Exercise data –
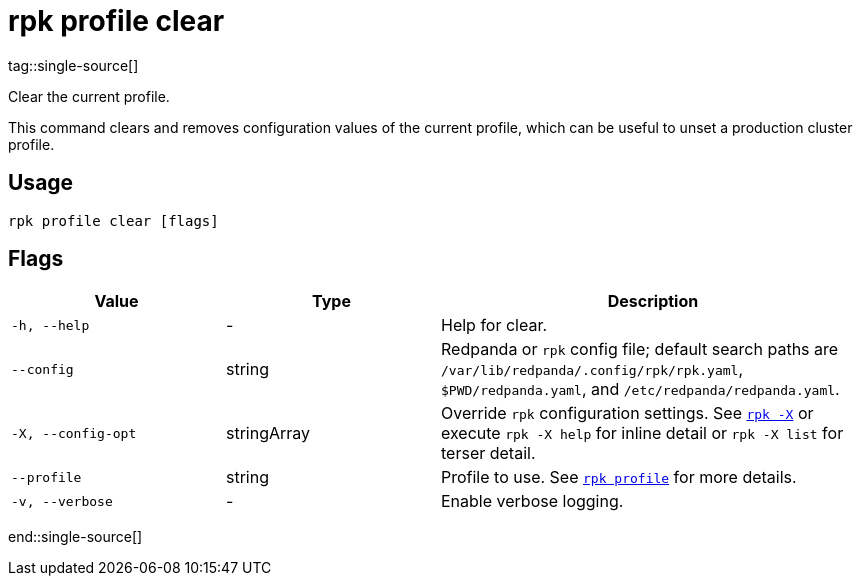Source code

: = rpk profile clear
tag::single-source[]

Clear the current profile.

This command clears and removes configuration values of the current profile, which can be useful to unset a production cluster profile.

== Usage

[,bash]
----
rpk profile clear [flags]
----

== Flags

[cols="1m,1a,2a"]
|===
|*Value* |*Type* |*Description*

|-h, --help |- |Help for clear.

|--config |string |Redpanda or `rpk` config file; default search paths are `/var/lib/redpanda/.config/rpk/rpk.yaml`, `$PWD/redpanda.yaml`, and `/etc/redpanda/redpanda.yaml`.

|-X, --config-opt |stringArray |Override `rpk` configuration settings. See xref:reference:rpk/rpk-x-options.adoc[`rpk -X`] or execute `rpk -X help` for inline detail or `rpk -X list` for terser detail.

|--profile |string |Profile to use. See xref:reference:rpk/rpk-profile.adoc[`rpk profile`] for more details.

|-v, --verbose |- |Enable verbose logging.
|===

end::single-source[]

Your assignment – Would you please copy each line of the listing that contains the word "configuration"?

Expected answer –
This command clears and removes configuration values of the current profile, which can be useful to unset a production cluster profile.
|-X, --config-opt |stringArray |Override `rpk` configuration settings. See xref:reference:rpk/rpk-x-options.adoc[`rpk -X`] or execute `rpk -X help` for inline detail or `rpk -X list` for terser detail.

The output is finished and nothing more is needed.